**Task brief:**
Your answer should be every line with the word "safra", copied from the data below.

┄┄┄┄┄┄┄┄┄┄┄┄┄┄┄┄┄┄┄┄

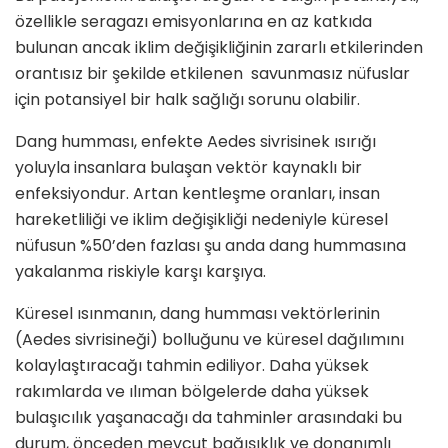
özellikle seragazı emisyonlarına en az katkıda
bulunan ancak iklim değişikliğinin zararlı etkilerinden
orantısız bir şekilde etkilenen savunmasız nüfuslar
için potansiyel bir halk sağlığı sorunu olabilir.
Dang humması, enfekte Aedes sivrisinek ısırığı
yoluyla insanlara bulaşan vektör kaynaklı bir
enfeksiyondur. Artan kentleşme oranları, insan
hareketliliği ve iklim değişikliği nedeniyle küresel
nüfusun %50’den fazlası şu anda dang hummasına
yakalanma riskiyle karşı karşıya.
Küresel ısınmanın, dang humması vektörlerinin
(Aedes sivrisineği) bolluğunu ve küresel dağılımını
kolaylaştıracağı tahmin ediliyor. Daha yüksek
rakımlarda ve ılıman bölgelerde daha yüksek
bulaşıcılık yaşanacağı da tahminler arasındaki bu
durum, önceden mevcut bağışıklık ve donanımlı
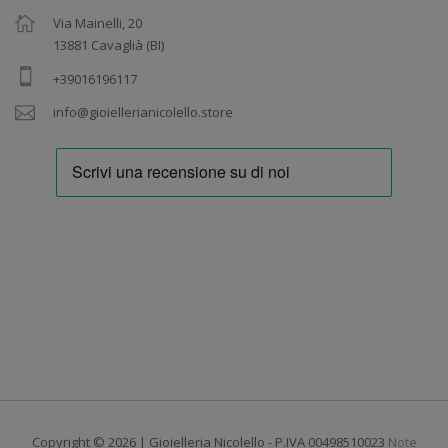
Via Mainelli, 20
13881 Cavaglià (BI)
+39016196117
info@gioiellerianicolello.store
Copyright © 2026 | Gioielleria Nicolello - P.IVA 00498510023
Note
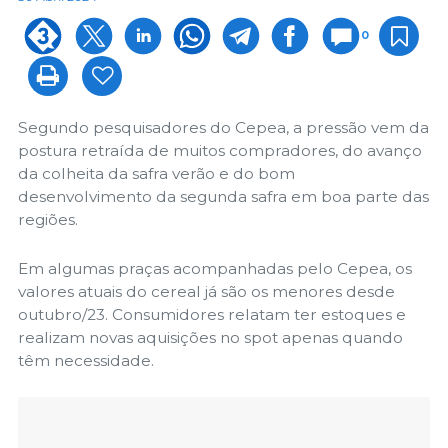
0
Segundo pesquisadores do Cepea, a pressão vem da
postura retraída de muitos compradores, do avanço
da colheita da safra verão e do bom
desenvolvimento da segunda safra em boa parte das
regiões.
Em algumas praças acompanhadas pelo Cepea, os
valores atuais do cereal já são os menores desde
outubro/23. Consumidores relatam ter estoques e
realizam novas aquisições no spot apenas quando
têm necessidade.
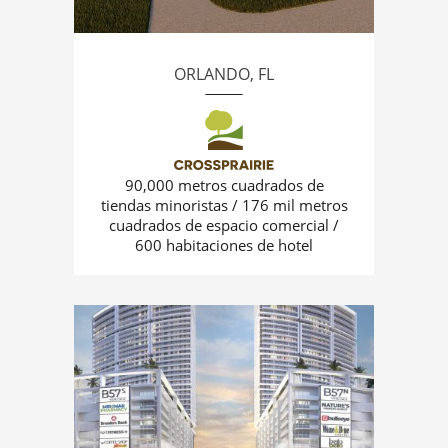
ORLANDO, FL
90,000 metros cuadrados de
tiendas minoristas / 176 mil metros
cuadrados de espacio comercial /
600 habitaciones de hotel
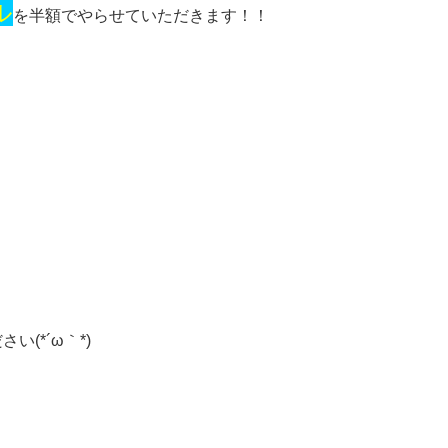
ル
を半額でやらせていただきます！！
(*´ω｀*)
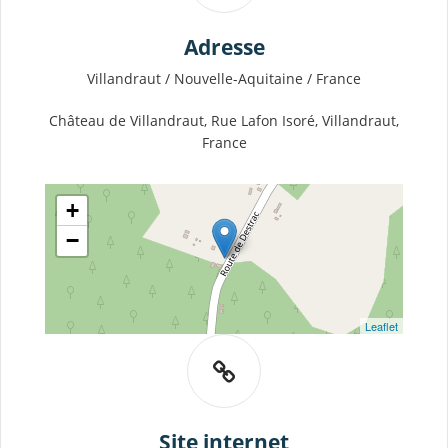
Adresse
Villandraut / Nouvelle-Aquitaine / France
Château de Villandraut, Rue Lafon Isoré, Villandraut,
France
+
−
Leaflet
Site internet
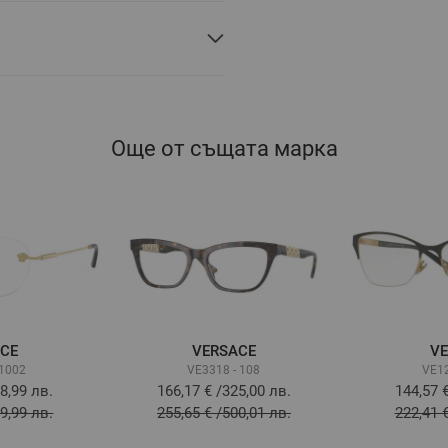
Още от същата марка
ACE
VERSACE
VE
 1002
VE3318 - 108
VE12
8,99 лв.
166,17 €
/
325,00 лв.
144,57 
9,99 лв.
255,65 €
/
500,01 лв.
222,41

┄┄┄┄┄┄┄┄┄┄┄┄┄┄┄┄┄┄┄┄

**Task answer:**
da colheita da safra verão e do bom
desenvolvimento da segunda safra em boa parte das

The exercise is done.